Hardouin cadet-Venelle, un être différent au masque de cuir noir, dont la mort est le métier, s'y risquera-t-il ? Qu'il soit bourreau l'aidera-t-il pour mener l'enquête ?
Comment concilier cette soif de vérité et le fait qu'il torture et tue au nom de la loi ? Les voix qui le hantent proviennent-elles des ténèbres où errent ses victimes ? L'une d'elles, Marie de Salvin, jeune femme éblouissante qu'il a brûlée vive, ne le quitte plus. Quant à Evangeline exécutée pour meurtre, découvrira-t-il la preuve de son innocence ?
Des interrogations auxquelles il devra répondre dans un face-à-face de feu et de sang. Une quête qui le conduit à perdre son âme en tentant d'obtenir justice pour celle des autres.
Le Brasier de Justice est la première aventure de cadet-Venelle, bourreau du Moyen Âge cherchant à rétablir la justice des Dieu quand celle des hommes vacille.
Ma Note : ★★★★★★★★★★
Mon Avis :
1305, dans le Perche. Le bourreau de Mortagne, Hardouin cadet-Venelle, conduit à la mort une jeune femme jugée coupable par ordalie. Par la suite obsédé par la souvenir de cette morte, M. Justice de Mortagne, comme on l'appelle, n'aura de cesse de chercher la vérité et de rétablir dans leur dignité ceux qui ont été injustement condamnés.

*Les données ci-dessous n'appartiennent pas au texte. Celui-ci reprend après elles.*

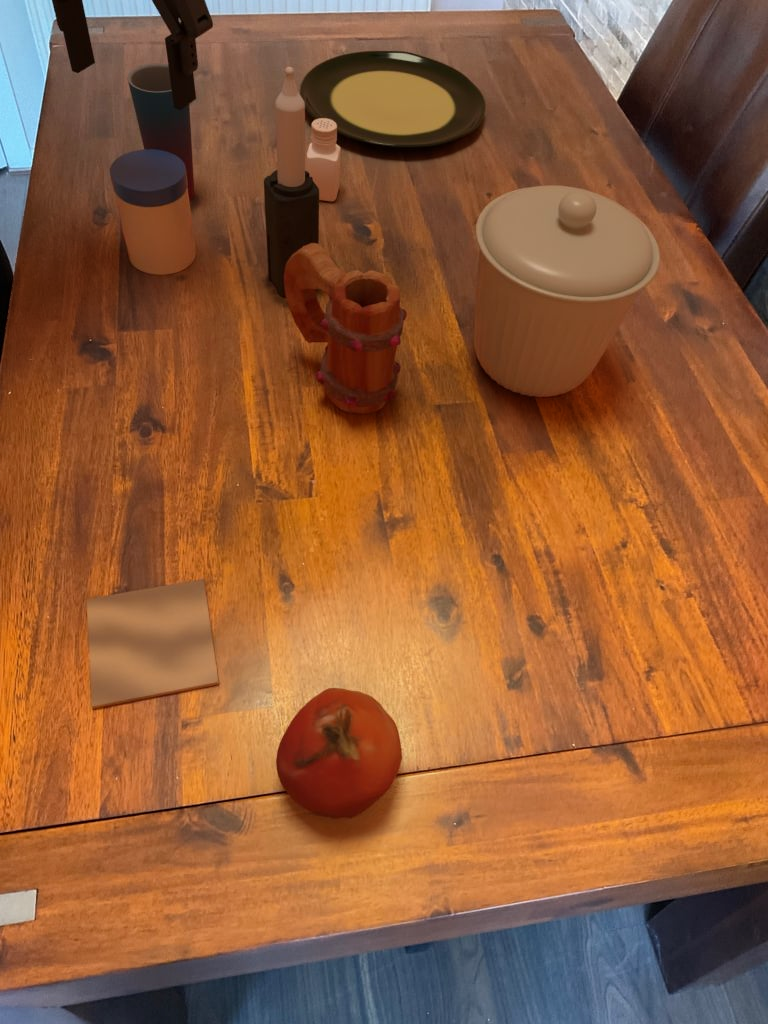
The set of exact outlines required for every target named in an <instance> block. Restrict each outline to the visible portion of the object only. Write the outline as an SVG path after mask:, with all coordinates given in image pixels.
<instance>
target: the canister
mask: <svg viewBox="0 0 768 1024" xmlns="http://www.w3.org/2000/svg"><path fill="white" fill-rule="evenodd" d="M475 240H476V243H477V246H478V248H479V253H478V262H477V263H478V265H477V276H476V277H477V278H476V287H475V288H476V290H475V303H474V321H473V322H474V323H473V324H474V325H473V347H474V350H475V354H476V358H477V360H478V361H479V365H480V366H481V368H482V369H483V370H484V372H485V374H487V375H488V376H489V377H490V379H491V380H493V381H494V382H496V383H497V385H498V386H499V385H500V386H501V387H503V388H504V389H506V390H509V391H511V392H512V393H517V394H519V395H521V396H528V397H536V398H543V397H544V398H549V397H557V396H559V395H564V394H566V393H568V392H571V391H573V390H575V389H576V388H577V387H579V386H580V385H582V384H583V383H584V382H585V380H587V379H588V378H589V377H590V376H591V374H592V372H593V371H595V368H596V366H597V365H598V364H599V362H600V360H601V358H602V357H603V356H604V354H605V352H606V351H607V348H608V347H609V345H610V344H611V342H612V341H613V338H614V337H615V335H616V334H617V332H618V330H619V329H620V326H621V325H622V323H623V321H624V320H625V318H626V316H627V314H628V312H629V311H630V309H631V307H632V305H633V303H634V302H635V300H636V299H637V296H638V295H639V293H640V292H641V291H643V289H645V288H646V287H647V286H648V285H649V284H650V283H651V282H652V281H653V280H654V279H655V277H656V275H657V273H658V270H659V268H660V263H661V252H660V247H659V244H658V242H657V240H656V238H655V235H654V234H653V233H652V231H651V230H650V228H649V227H648V226H647V225H646V224H645V223H644V222H643V221H642V220H641V219H640V218H639V217H638V216H637V215H635V214H634V213H633V212H631V211H630V210H628V209H627V208H626V207H624V206H623V205H621V204H619V203H618V202H617V201H614V200H612V199H611V198H609V197H606V196H604V195H602V194H599V193H597V192H594V191H591V190H588V189H585V188H579V187H573V186H569V185H568V186H567V185H557V184H556V185H555V184H554V185H552V184H551V185H537V186H530V187H523V188H518V189H515V190H511V191H508V192H505V193H503V194H501V195H499V196H498V197H496V198H494V199H493V200H491V201H490V202H489V203H488V204H486V205H485V207H484V208H483V209H482V210H481V212H480V213H479V215H478V217H477V220H476V224H475Z"/></svg>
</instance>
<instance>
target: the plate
mask: <svg viewBox="0 0 768 1024" xmlns="http://www.w3.org/2000/svg"><path fill="white" fill-rule="evenodd" d="M299 94H300V96H301V97H302V99H303V100H304V103H305V111H306V112H308V114H309V115H310V116H311V117H312V118H313V119H314V120H316V119H319V118H327V119H331V120H333V121H334V122H336V124H337V134H339V135H342V136H344V137H347V138H349V139H351V140H355V141H358V142H363V143H366V144H370V145H377V146H383V147H388V148H389V147H390V148H391V147H392V148H425V147H427V148H428V147H434V146H440V145H443V144H448V143H450V142H453V141H456V140H458V139H461V138H463V137H465V136H467V135H469V134H471V133H473V132H474V131H475V130H477V129H478V128H479V127H480V125H481V123H482V122H483V119H484V117H485V114H486V110H487V109H486V107H487V106H486V99H485V96H484V95H483V93H482V91H481V90H480V89H479V88H478V86H477V85H476V84H475V83H474V82H473V81H472V80H470V78H469V77H468V76H467V75H465V74H464V73H463V72H461V71H460V70H458V69H456V68H454V67H452V66H450V65H449V64H446V63H444V62H442V61H439V60H436V59H433V58H430V57H427V56H423V55H421V54H417V53H414V52H410V51H402V50H364V51H355V52H350V53H349V52H348V53H345V54H340V55H337V56H334V57H330V58H328V59H326V60H324V61H322V62H320V63H318V64H317V65H315V66H314V67H313V68H311V69H310V70H309V71H307V73H306V74H305V76H304V77H303V79H302V81H301V83H300V87H299Z"/></svg>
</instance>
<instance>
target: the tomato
mask: <svg viewBox="0 0 768 1024" xmlns="http://www.w3.org/2000/svg"><path fill="white" fill-rule="evenodd" d="M276 751H277V752H276V759H275V764H276V765H275V767H276V772H277V776H278V779H279V782H280V784H281V786H282V788H283V790H284V791H285V792H286V793H287V795H288V797H290V799H291V800H293V802H295V804H296V805H298V806H299V807H300V808H302V809H304V810H306V811H307V812H309V813H312V814H313V815H315V816H319V817H322V818H327V819H333V820H334V819H335V820H336V819H353V818H355V817H357V816H359V815H360V814H362V813H364V812H365V811H366V810H368V809H369V808H370V807H372V806H373V805H374V804H376V802H378V801H379V800H380V799H381V798H382V797H383V796H384V795H386V793H387V792H388V791H389V790H390V788H392V786H393V784H394V782H395V779H396V777H397V776H398V773H399V771H400V769H401V764H402V759H403V754H402V753H403V752H402V751H403V750H402V744H401V738H400V733H399V729H398V726H397V724H396V721H395V720H394V719H393V718H392V716H391V715H390V714H389V713H388V712H387V711H386V709H385V708H384V707H383V706H382V704H381V703H380V702H379V701H378V700H377V699H376V698H374V697H373V696H372V695H369V694H367V693H365V692H362V691H359V690H358V691H357V690H351V689H346V688H340V687H329V688H326V689H324V690H322V691H321V692H320V693H318V694H316V695H314V696H313V697H312V698H311V699H310V700H309V701H308V702H306V703H305V704H304V705H303V706H302V707H301V709H299V710H298V711H297V713H296V714H295V716H294V717H293V718H292V720H291V721H290V723H289V725H288V726H287V728H286V729H285V732H284V733H283V735H282V738H281V739H280V742H279V744H278V748H277V750H276Z"/></svg>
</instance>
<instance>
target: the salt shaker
mask: <svg viewBox="0 0 768 1024" xmlns="http://www.w3.org/2000/svg"><path fill="white" fill-rule="evenodd" d="M310 136H311V137H310V138H311V142H310V143H309V145H308V149H307V152H306V171H307V172H308V173H309V176H310V177H312V178H313V181H314V183H315V184H316V185H317V187H318V188H319V201H326V202H334V201H336V199H337V197H338V192H339V188H340V177H341V154H342V153H341V152H342V151H341V149H342V148H341V146H340V145H339V144H337V140H338V132H337V124H336V122H334V121H333V120H331V119H327V118H319V119H314V120H313V121H312V122H311V135H310Z"/></svg>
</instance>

Il se trouve que, non loin de Mortagne, dans la ville de Nogent-le-Rotrou, enclave bretonne dans les comtés de Perche et d'Alençon, appartenant au frère du roi, Charles de Valois, se perpètrent depuis quelques mois des meurtres horribles que le bailli de la cité, Guy de Trais, ne parvient manifestement pas à élucider. De jeunes enfants des rues sont retrouvés sauvagement assassinés dans les ruelles de la ville et il semblerait que les pires outrages leur aient été infligés avant que mort ne s'ensuive. Dépêché sur place par messire Arnaud de Tisans, le bailli de Mortagne, Hardouin, homme d'honneur mais sans scrupules, est mandaté par lui pour faire la lumière sur ces atroces assassinats tout en enquêtant sur une ancienne condamnation, celle d'une simple, Evangeline Caquet, condamnée à être enterrée vive pour avoir assassiné sa maîtresse, une bourgeoise de Mortagne. Le bourreau de Mortagne est bien décidé à démêler ces deux enquêtes qu'il mène de front. Et si l'une -l'enquête sur la simple- s'avère finalement relativement rapide il va, avec celle menée sur les petits saute-ruisseaux, mettre le doigt dans des rouages qui le dépassent et pourraient bien toucher de près au trône et aux sordides menées politiques des grands. Au même moment, une jeune baronne des alentours de Nogent, Mahaut de Vingonrin, est accusée d'enherbements sur plusieurs membres de sa famille et notamment son jeune fils de cinq ans, Guillaume...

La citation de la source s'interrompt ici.